Eating disorders do not discriminate and we need to break down the barriers to early support, regardless of background or geography. Representing a rural constituency and replying to correspondence from affected families, I was shocked by how little has been done in Scotland to extend services away from cities.
For example, one constituent had never received a home visit from a specialist in three years, as per clinical guidance, despite a fear of being observed on a webcam, or indeed leaving the house.
In March the Scottish Government set out a “vision” for how services could look in the next five years, and there is much to commend if investment in equal geographic distribution comes true. However there is still no commitment to treatment times beyond the standard 18 weeks in Scotland.
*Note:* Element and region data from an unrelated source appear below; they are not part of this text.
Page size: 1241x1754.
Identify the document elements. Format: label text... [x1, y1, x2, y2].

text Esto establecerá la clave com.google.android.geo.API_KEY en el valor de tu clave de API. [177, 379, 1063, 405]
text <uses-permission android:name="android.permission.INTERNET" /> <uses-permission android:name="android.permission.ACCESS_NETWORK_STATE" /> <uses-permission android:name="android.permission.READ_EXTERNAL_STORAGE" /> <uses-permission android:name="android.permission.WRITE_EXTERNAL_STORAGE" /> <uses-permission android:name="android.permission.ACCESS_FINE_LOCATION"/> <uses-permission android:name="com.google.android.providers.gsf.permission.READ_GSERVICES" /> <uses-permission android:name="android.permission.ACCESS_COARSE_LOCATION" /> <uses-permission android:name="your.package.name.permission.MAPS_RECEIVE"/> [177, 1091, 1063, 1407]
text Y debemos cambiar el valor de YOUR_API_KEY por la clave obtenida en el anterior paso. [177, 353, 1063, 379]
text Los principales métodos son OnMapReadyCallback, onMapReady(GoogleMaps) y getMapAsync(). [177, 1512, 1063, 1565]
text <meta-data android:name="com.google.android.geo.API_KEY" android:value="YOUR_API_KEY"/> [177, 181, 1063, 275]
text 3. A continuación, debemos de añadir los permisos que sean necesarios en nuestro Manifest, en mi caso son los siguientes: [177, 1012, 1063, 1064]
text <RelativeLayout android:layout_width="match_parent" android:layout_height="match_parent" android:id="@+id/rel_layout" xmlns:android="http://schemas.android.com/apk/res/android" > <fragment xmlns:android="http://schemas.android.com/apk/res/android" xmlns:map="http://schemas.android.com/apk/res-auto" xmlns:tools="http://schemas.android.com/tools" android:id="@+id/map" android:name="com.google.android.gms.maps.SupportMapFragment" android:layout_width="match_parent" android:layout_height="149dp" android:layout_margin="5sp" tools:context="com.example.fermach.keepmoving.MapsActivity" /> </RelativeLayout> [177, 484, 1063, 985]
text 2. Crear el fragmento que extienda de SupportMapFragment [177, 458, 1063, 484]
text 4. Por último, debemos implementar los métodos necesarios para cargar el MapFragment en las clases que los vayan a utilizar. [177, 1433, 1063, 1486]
In England last year, all ‘routine’ cases in children and young people were to be seen within four weeks and all ‘urgent’ cases within one week. While that was understandably a difficult target during the pandemic, progress to 80 and 90 percent showed that it is achievable.
And there is still more to do for those who aren’t covered by those targets. Despite the fact one in 10 eating disorder sufferers is male, it takes men and boys almost three times as long to receive a referral to treatment following their first visit to a GP as a woman. And hard though it may be to believe, more adults suffer from eating disorders than young people – again, our stereotypes about these illnesses mean older sufferers often go unnoticed.
While we talk frankly about physical problems, we struggle to do the same for mental ones; eating disorders in particular thrive on secrecy, and it is only by bringing them to the forefront of society’s collective consciousness that we can hope to show sufferers they are not alone. It is ok to speak out, it is ok to ask for help.